Activity 1:
Copy the Surya Citra Media passage word for word, from "- Company type: Public" up to and including "Hartono (President Director)".
Activity 2:
Carry on the text about Surya Citra Media from the point where it stops.

··· Source passage

PT Surya Citra Media Tbk
- Logo used since 2018
- Formerly: PT Cipta Aneka Selaras (1999—2001)
- Company type: Public
- Traded as: IDX: SCMA
- Industry: Media; Entertainment;
- Founded: 29 January 1999; 27 years ago
- Founders: Abhimata Mediatama; Mitrasari Persada;
- Headquarters: Jakarta, Indonesia
- Key people: Sutanto Hartono (President Director)
- Owner: Emtek
- Subsidiaries: Surya Citra Televisi; Indosiar Visual Mandiri; Vidio; Indonesia Entertainment Group; Nex Parabola; KapanLagi Youniverse;
- Website: www.scm.co.id

= Surya Citra Media =

Indonesian media and entertainment company

PT Surya Citra Media Tbk (SCM) is an Indonesian media and entertainment company. It is owned by Emtek and is based in Jakarta. It operates four television networks: SCTV, Indosiar, Ajwa TV, and Mentari TV, as well as the Vidio streaming service, Nex Parabola satellite pay television, and KapanLagi Youniverse. Surya Citra shares are listed on the Indonesia Stock Exchange.

······
··· Extracted information

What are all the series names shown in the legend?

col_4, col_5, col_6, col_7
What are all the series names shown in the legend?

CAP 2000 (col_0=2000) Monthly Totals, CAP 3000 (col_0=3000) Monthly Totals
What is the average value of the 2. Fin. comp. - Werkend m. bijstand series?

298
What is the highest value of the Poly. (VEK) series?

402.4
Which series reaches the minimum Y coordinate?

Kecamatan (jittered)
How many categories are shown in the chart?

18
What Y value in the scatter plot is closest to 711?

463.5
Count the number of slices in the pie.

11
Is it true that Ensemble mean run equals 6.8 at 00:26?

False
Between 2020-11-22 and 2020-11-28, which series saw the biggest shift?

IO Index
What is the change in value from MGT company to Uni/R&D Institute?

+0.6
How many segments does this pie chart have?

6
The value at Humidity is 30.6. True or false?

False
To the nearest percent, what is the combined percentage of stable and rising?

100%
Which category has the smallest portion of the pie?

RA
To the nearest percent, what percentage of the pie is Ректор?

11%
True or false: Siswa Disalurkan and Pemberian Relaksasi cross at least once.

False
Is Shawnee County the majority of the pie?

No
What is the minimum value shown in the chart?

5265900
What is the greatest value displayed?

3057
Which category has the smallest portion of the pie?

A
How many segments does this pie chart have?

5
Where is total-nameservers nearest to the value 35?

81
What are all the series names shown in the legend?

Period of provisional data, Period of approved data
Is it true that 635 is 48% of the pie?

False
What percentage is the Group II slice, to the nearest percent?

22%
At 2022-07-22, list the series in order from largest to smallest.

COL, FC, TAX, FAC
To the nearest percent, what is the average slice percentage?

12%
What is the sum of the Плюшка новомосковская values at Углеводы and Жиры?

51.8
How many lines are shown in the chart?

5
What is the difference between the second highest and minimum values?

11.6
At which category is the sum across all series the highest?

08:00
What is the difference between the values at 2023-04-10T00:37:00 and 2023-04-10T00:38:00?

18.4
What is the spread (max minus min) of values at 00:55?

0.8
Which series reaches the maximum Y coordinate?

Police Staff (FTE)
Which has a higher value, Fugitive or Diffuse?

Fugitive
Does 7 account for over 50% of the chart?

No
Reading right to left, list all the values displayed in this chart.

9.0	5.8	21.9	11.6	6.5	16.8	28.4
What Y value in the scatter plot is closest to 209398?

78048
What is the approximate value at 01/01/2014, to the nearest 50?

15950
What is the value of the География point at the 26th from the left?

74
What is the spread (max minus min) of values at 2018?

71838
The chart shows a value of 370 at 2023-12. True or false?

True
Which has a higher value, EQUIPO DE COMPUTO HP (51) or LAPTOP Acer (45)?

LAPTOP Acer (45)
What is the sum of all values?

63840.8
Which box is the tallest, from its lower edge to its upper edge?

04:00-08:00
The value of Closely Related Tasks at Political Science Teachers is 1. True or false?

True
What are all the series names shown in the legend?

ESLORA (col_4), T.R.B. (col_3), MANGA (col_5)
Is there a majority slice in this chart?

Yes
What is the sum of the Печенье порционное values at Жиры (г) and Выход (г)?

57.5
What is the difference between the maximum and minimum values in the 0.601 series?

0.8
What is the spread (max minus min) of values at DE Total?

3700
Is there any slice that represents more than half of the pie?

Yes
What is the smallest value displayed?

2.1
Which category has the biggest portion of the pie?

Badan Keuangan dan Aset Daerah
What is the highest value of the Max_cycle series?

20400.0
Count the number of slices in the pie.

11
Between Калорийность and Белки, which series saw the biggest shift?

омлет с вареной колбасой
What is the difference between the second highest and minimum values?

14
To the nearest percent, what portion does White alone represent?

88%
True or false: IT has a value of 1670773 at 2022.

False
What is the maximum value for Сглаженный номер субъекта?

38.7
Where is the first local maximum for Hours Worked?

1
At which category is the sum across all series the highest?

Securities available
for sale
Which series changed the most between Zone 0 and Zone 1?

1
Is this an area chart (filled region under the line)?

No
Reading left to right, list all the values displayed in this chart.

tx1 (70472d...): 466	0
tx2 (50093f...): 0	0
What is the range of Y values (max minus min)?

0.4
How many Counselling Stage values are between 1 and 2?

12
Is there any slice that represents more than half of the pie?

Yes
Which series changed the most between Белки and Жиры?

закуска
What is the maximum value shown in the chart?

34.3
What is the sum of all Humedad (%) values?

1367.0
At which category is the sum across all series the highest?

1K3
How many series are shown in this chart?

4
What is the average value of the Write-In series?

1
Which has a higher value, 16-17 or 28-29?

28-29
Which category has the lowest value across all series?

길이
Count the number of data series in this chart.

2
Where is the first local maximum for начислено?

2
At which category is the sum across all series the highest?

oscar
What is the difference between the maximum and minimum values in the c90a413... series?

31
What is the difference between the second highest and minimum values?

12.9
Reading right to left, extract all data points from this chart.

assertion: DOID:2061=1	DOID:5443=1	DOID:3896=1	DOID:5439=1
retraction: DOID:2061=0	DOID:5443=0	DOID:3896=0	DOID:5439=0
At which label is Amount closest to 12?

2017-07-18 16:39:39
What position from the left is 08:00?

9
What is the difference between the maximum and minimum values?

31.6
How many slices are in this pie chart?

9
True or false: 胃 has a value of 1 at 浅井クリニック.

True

······

Task result 1:
- Company type: Public
- Traded as: IDX: SCMA
- Industry: Media; Entertainment;
- Founded: 29 January 1999; 27 years ago
- Founders: Abhimata Mediatama; Mitrasari Persada;
- Headquarters: Jakarta, Indonesia
- Key people: Sutanto Hartono (President Director)

Task result 2:
== History ==
Surya Citra Media was established on 29 January 1999 as Cipta Aneka Selaras, with a focus on multimedia, entertainment and communications services, particularly television. In 2001, Cipta Aneka Selaras changed its name to Surya Citra Media.

Surya Citra Televisi (SCTV) is a subsidiary of Surya Citra Media. SCTV commenced broadcasting in 1990 covering the city of Surabaya, and began operating nationwide in 1993. SCTV headquarters later moved to Jakarta. In May 2013, Indosiar Karya Media was absorbed into SCM.

In 2017, SCM took over SinemArt from MNC Media due to very low ratings. In addition, MNC wanted to aim for content alignment as well as the development of digital assets and production houses owned by the group, so that SinemArt returned to SCM after working collaboratively from 2003 till 2007.